Source material below:
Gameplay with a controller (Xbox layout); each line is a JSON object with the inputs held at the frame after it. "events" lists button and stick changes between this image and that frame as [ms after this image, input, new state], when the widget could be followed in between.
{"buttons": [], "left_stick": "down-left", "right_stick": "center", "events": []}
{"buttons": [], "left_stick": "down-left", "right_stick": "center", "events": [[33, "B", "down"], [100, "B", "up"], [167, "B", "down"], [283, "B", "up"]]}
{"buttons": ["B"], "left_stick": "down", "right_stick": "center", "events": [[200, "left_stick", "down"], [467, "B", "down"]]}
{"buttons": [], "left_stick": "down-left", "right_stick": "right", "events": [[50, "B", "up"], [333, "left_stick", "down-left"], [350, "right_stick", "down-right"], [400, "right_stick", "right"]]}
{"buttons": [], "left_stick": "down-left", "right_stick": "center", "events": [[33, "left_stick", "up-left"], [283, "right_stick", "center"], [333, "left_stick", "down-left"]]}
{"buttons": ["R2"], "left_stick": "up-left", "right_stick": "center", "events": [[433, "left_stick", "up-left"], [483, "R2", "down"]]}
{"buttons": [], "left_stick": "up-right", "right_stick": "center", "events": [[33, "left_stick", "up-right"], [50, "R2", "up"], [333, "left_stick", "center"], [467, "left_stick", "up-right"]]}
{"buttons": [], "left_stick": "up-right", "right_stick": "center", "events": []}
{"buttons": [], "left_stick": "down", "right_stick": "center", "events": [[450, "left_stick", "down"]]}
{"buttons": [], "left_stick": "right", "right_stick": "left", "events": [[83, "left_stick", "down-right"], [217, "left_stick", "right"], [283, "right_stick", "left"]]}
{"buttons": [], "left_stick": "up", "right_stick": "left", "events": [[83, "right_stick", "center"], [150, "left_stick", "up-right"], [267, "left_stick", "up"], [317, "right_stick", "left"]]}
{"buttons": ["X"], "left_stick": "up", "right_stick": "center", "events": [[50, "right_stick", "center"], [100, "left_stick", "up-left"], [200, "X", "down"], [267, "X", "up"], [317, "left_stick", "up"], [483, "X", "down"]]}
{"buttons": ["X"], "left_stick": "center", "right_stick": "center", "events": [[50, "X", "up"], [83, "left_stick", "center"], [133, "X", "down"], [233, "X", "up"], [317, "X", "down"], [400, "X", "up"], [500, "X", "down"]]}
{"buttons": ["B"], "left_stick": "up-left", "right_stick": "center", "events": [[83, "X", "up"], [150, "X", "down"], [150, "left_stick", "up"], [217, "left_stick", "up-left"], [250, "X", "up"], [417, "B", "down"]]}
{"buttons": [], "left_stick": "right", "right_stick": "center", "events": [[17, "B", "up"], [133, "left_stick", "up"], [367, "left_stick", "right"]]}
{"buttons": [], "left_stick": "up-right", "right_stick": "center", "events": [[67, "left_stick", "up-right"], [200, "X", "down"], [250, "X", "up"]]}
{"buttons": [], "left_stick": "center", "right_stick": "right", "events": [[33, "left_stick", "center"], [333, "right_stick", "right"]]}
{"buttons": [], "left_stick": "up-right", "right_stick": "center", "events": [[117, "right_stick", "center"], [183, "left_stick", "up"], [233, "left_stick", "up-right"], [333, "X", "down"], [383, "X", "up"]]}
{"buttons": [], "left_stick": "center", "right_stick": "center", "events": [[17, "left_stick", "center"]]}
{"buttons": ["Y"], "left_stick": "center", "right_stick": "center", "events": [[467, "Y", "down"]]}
End of Source material.
Task prompt:
Return the material in its entirety, word for word.

Task solution:
Gameplay with a controller (Xbox layout); each line is a JSON object with the inputs held at the frame after it. "events" lists button and stick changes between this image and that frame as [ms after this image, input, new state], when the widget could be followed in between.
{"buttons": [], "left_stick": "down-left", "right_stick": "center", "events": []}
{"buttons": [], "left_stick": "down-left", "right_stick": "center", "events": [[33, "B", "down"], [100, "B", "up"], [167, "B", "down"], [283, "B", "up"]]}
{"buttons": ["B"], "left_stick": "down", "right_stick": "center", "events": [[200, "left_stick", "down"], [467, "B", "down"]]}
{"buttons": [], "left_stick": "down-left", "right_stick": "right", "events": [[50, "B", "up"], [333, "left_stick", "down-left"], [350, "right_stick", "down-right"], [400, "right_stick", "right"]]}
{"buttons": [], "left_stick": "down-left", "right_stick": "center", "events": [[33, "left_stick", "up-left"], [283, "right_stick", "center"], [333, "left_stick", "down-left"]]}
{"buttons": ["R2"], "left_stick": "up-left", "right_stick": "center", "events": [[433, "left_stick", "up-left"], [483, "R2", "down"]]}
{"buttons": [], "left_stick": "up-right", "right_stick": "center", "events": [[33, "left_stick", "up-right"], [50, "R2", "up"], [333, "left_stick", "center"], [467, "left_stick", "up-right"]]}
{"buttons": [], "left_stick": "up-right", "right_stick": "center", "events": []}
{"buttons": [], "left_stick": "down", "right_stick": "center", "events": [[450, "left_stick", "down"]]}
{"buttons": [], "left_stick": "right", "right_stick": "left", "events": [[83, "left_stick", "down-right"], [217, "left_stick", "right"], [283, "right_stick", "left"]]}
{"buttons": [], "left_stick": "up", "right_stick": "left", "events": [[83, "right_stick", "center"], [150, "left_stick", "up-right"], [267, "left_stick", "up"], [317, "right_stick", "left"]]}
{"buttons": ["X"], "left_stick": "up", "right_stick": "center", "events": [[50, "right_stick", "center"], [100, "left_stick", "up-left"], [200, "X", "down"], [267, "X", "up"], [317, "left_stick", "up"], [483, "X", "down"]]}
{"buttons": ["X"], "left_stick": "center", "right_stick": "center", "events": [[50, "X", "up"], [83, "left_stick", "center"], [133, "X", "down"], [233, "X", "up"], [317, "X", "down"], [400, "X", "up"], [500, "X", "down"]]}
{"buttons": ["B"], "left_stick": "up-left", "right_stick": "center", "events": [[83, "X", "up"], [150, "X", "down"], [150, "left_stick", "up"], [217, "left_stick", "up-left"], [250, "X", "up"], [417, "B", "down"]]}
{"buttons": [], "left_stick": "right", "right_stick": "center", "events": [[17, "B", "up"], [133, "left_stick", "up"], [367, "left_stick", "right"]]}
{"buttons": [], "left_stick": "up-right", "right_stick": "center", "events": [[67, "left_stick", "up-right"], [200, "X", "down"], [250, "X", "up"]]}
{"buttons": [], "left_stick": "center", "right_stick": "right", "events": [[33, "left_stick", "center"], [333, "right_stick", "right"]]}
{"buttons": [], "left_stick": "up-right", "right_stick": "center", "events": [[117, "right_stick", "center"], [183, "left_stick", "up"], [233, "left_stick", "up-right"], [333, "X", "down"], [383, "X", "up"]]}
{"buttons": [], "left_stick": "center", "right_stick": "center", "events": [[17, "left_stick", "center"]]}
{"buttons": ["Y"], "left_stick": "center", "right_stick": "center", "events": [[467, "Y", "down"]]}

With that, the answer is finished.